QUOTED PASSAGE:
I have never seen any data to support that claim for audio -- it may work in benchmarks but for audio applications the improvement from RAID0 appears to be quite limited. Plus I don't like the risks of RAID0.

However, I like and fully endorse your idea about the PCIe card.


----------



## Shad0wLandsUK

I have to agree with JohnG here, I myself did extensive testing on RAID0 over the years and found little no benefit for audio samples. I believe it is to do with the thousands of files they have to load. With one exception, which is that my Samsung 830 Pros are in RAID0 (to make enough space for the samples), though they do now have a read speed of 870MB/s, But they are small 128GB drives as well, which I believe work better. They are old though, so I am not fussed about wearing them out.

To answer the original post though: Yes I am using 2 Samsung 850 EVOs in my system and I also have another 5 in my PC build for my EW Composer Cloud Plus


----------



## Shad0wLandsUK

kingseamus said:


> I'm considering a 2TB Samsung 850 Pro or Evo SSD for my Mac Pro 4,1 (early 2009 model). I would be using the drive for sample storage.
> 
> It appears as if the drive should be compatible with my Mac Pro, and that it's TRIM-enabled out of the box, but I'm curious if there are any Samsung 850 users on here, and if so, if there have been any issues with the drives.
> 
> Also, I'm aware that I'd have to get a drive bay in order to install it in my Mac. Would the Angelbird Mac Pro SSD Bay work?


Hi, I have the 2012 Mac Pro 12-Core, but that aside I know the same card I have in mine will work in your machine. In order to get the speeds of SATA III (6Gb/s) I use a CalDigit FASTA-6U3Pro which does not seem to be on the market anymore.

PROVIDED DATA:
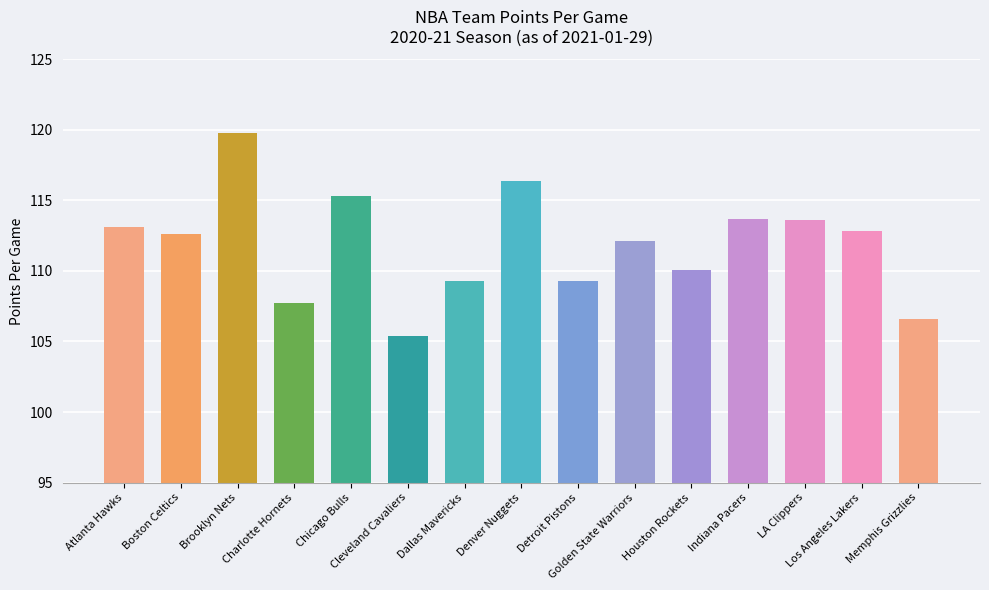

What is the value of the 4th bar from the left?

107.7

EXERCISE TASKS:
• 1. Translate this sentence from the SSD forum thread into Spanish: "However, I like and fully endorse your idea about the PCIe card."
• 2. List every Samsung SSD model named in the SSD forum thread.
The data has no connection to the text.

RESULTS FOR EACH TASK:
• 1. Sin embargo, me gusta y respaldo totalmente tu idea sobre la tarjeta PCIe.

• 2.
Samsung 830 Pro
Samsung 850 EVO
Samsung 850 Pro